- _EXERCISE BRIEF_
The exercise asks you to copy every line below in which "able" appears.
***** DATA FOR REVIEW *****
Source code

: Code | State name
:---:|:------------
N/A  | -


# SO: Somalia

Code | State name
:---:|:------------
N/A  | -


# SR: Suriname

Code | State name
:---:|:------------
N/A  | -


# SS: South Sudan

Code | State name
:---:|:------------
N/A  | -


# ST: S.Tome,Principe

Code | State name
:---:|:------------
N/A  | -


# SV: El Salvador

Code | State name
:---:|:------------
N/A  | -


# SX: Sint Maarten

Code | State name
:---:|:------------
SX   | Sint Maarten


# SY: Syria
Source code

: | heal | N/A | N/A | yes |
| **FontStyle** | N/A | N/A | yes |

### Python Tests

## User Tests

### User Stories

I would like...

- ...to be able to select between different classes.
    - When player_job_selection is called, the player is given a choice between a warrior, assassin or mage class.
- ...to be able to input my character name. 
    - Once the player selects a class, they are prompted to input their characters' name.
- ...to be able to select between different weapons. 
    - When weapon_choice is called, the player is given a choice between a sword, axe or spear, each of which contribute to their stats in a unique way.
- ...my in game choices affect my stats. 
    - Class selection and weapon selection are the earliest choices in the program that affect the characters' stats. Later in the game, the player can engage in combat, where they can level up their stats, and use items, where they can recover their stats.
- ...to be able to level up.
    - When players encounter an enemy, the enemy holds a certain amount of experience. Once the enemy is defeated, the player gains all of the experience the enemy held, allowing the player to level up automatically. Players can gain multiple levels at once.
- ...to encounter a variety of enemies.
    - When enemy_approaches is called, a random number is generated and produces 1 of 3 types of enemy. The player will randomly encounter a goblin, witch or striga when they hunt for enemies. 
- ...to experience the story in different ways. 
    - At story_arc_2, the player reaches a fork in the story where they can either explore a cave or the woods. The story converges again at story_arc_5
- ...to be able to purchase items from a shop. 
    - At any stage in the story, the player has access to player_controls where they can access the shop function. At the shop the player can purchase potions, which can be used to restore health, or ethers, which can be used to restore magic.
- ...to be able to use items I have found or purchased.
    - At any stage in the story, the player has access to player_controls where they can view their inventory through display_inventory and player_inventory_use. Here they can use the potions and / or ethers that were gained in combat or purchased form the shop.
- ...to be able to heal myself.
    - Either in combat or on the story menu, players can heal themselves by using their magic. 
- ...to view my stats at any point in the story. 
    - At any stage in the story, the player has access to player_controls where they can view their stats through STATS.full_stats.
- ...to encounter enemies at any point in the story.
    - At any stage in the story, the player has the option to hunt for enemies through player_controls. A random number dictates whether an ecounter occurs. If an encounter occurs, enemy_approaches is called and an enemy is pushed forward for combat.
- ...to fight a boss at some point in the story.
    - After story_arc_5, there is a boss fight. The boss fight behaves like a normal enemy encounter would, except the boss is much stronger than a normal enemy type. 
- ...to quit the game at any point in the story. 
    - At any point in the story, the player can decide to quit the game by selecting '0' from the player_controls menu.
*****
- _SOLUTION TO THE EXERCISE_
- ...to be able to select between different classes.
- ...to be able to input my character name. 
- ...to be able to select between different weapons. 
- ...to be able to level up.
- ...to be able to purchase items from a shop. 
- ...to be able to use items I have found or purchased.
- ...to be able to heal myself.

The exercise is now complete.